Enfim, o sábado chegou com a perspectiva de uma dose de exibicionismo. Agora que eu já tinha certeza de que Matthew apareceria por lá, podia ficar despreocupada com o que podia ou não dizer. Não precisava de mais mentiras. Naquela tarde/começo da noite, Sarah Palmer terminou de me apresentar à Ed Sheeran enquanto dividimos os fones de ouvido, e eu pude ter minha consciência remida por não estar inventando história. Matthew viria, seria uma prova viva para as velhas fofoqueiras de plantão, e eu poderia viver em paz.

Naquela reunião, dei início a uma touca – a qual, sim, eu planejava inserir um pompom bem fofo – e admirei o trabalho das mais novas. Pensar em caridade naquela faixa etária era algo bastante admirável. Foi naquela reunião, inclusive, que descobri que May Geller tinha aptidão para moda e costura. Comentei sobre Velvet para ela – abrindo mão do meu ciúme em nome do bem maior – e fiquei feliz por conseguir fazer com que ela também me visse como uma pessoa que tinha gostos em comum, não só a pré-velha que lhe dava caronas ocasionalmente. A única que eu tinha dificuldades de me conectar era Angie, mas eu ainda tinha esperanças de reverter esse quadro.

Quando terminamos a sessão coletiva de costura e a maioria se dispersou para aproveitar dos petiscos, olhei pela janela e vi que Matthew me aguardava do lado de fora, recostado na pilastra da varanda. Abri um sorriso de felicidade e gratidão genuína e peguei apenas uma metade de sanduíche para não fazer desfeita do capricho de Nancy Goodwin, então anunciei com certo orgulho:

— Meninas, eu já vou indo... Minha carona chegou.
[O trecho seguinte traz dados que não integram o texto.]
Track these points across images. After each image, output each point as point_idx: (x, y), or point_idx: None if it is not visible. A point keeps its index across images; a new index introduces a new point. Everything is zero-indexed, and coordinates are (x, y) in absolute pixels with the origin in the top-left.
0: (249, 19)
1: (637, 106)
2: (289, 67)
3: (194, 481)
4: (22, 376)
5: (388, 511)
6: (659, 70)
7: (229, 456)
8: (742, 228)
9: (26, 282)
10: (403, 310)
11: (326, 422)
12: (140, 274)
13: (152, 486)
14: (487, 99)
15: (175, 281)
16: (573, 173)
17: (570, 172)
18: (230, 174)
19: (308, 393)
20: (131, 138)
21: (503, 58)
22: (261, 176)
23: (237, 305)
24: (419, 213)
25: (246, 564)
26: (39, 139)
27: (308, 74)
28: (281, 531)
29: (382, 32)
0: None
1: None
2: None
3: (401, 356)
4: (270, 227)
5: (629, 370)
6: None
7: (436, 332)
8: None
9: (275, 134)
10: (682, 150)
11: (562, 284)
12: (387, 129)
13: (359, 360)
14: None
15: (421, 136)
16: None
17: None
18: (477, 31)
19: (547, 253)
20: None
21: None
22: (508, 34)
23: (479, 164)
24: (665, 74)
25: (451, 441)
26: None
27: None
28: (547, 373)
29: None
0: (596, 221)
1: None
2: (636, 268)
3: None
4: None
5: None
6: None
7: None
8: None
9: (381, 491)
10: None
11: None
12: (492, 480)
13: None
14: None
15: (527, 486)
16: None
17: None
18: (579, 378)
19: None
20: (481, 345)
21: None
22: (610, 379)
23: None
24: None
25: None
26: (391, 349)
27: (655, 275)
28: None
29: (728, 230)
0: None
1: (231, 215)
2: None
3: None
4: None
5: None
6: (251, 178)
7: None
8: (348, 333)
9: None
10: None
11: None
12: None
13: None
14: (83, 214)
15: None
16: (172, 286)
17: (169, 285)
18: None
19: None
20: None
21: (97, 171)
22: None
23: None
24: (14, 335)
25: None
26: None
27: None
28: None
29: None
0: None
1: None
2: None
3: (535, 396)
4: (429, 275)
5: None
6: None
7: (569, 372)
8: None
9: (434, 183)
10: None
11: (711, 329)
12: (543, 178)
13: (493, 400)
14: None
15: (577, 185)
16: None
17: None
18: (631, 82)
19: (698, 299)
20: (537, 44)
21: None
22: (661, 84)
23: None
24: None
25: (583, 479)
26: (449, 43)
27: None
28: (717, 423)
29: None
As minhas meninas vieram se avizinhar ao meu lado, cada uma eufórica em seu próprio nível, já as mais velhas emitiram um “uh” em risinhos maliciosos. Noelle não foi naquele dia, porque a semana havia a esgotado, entretanto eu ficaria muito feliz de atualizá-la do caso. Limitei-me a sorrir de forma bastante blasé, ao passo que Sarah suspirou.

— Isso é tão fofo... Ele veio te buscar, Ceci!

— Ele é bastante bonito, mesmo — Angie olhou por cima do ombro, dando o braço a torcer.

May apenas engoliu em seco, meneando a cabeça. Quanto a mim, bem... Eu não podia julgá-la nem um pouco. Tive a mesma reação que ela. Porém, enquanto elas focavam na beleza de Matthew e em seus supostos atos de romantismo para comigo, tudo em que eu conseguia pensar era em como eu gostaria que aquilo fosse real... E em como tudo acabaria em breve.

Eu só podia torcer para o tempo pegar leve comigo, enquanto isso.